Cage would carry this outsized, blood-sweat-tears-and-warts style into the early ’90s, where he’d have critical and often commercial success with the likes of Vampire’s Kiss, Wild At Heart, and Leaving Las Vegas. His willful weirdness gave cover to other adventurous young actors of his generation, like Crispin Glover and Jennifer Jason Leigh. As the ’80s put more Hollywood power more in the hands of actors, Cage seemed determined to prove that someone in front of the camera could be as daring as the ones behind it were in a decade earlier.
And it didn’t have to be weirdness for weirdness’s sake, either. Cage’s Peggy Sue performance takes a lot of chances, but while the movie as a whole is magnificent, his contributions are hit-and-miss. If eschewing all vanity for that film is what it took to move the actor forward as an artist, than it was worth it for what he did the next year. In 1987, Cage starred in Raising Arizona and Moonstruck, two of the best American movies of the ‘80s — neither of which would be as outstanding without him.

Source information:
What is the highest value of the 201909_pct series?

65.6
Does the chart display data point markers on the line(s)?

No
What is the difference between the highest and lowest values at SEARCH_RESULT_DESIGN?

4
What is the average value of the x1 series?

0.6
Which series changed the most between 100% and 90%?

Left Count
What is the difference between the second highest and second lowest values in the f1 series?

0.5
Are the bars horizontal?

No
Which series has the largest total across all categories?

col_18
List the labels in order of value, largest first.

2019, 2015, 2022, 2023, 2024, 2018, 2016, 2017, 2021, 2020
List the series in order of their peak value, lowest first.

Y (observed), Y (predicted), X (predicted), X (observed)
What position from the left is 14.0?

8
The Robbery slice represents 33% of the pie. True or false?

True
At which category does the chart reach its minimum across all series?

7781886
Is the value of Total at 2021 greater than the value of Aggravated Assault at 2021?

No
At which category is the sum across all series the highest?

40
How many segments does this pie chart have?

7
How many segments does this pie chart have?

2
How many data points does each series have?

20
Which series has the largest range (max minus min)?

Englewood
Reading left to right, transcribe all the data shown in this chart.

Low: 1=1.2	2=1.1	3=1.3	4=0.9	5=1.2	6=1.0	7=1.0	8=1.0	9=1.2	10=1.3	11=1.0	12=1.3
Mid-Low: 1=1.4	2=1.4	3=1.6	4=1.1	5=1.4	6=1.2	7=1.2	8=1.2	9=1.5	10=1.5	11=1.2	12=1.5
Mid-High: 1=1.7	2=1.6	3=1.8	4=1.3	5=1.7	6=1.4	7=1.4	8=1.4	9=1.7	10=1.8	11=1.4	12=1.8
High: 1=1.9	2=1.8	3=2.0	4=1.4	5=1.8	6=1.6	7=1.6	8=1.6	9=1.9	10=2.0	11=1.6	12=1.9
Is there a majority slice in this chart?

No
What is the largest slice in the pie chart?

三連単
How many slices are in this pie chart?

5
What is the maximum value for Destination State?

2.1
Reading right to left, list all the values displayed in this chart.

What to do:
a) In the passage about Cage's acting, shorten the paragraph that begins "And it didn't have to be weirdness for weirdness's sake" while keeping its main facts.
b) According to the passage about Cage's acting, which two movies did he star in in 1987?

Answers by task:
a) Cage's strangeness had a purpose. His risky Peggy Sue performance was uneven within a magnificent film, but dropping all vanity pushed him forward as an artist. That paid off in 1987, when he starred in Raising Arizona and Moonstruck, two of the best American movies of the '80s, and both owe much of their quality to him.

b) Raising Arizona and Moonstruck.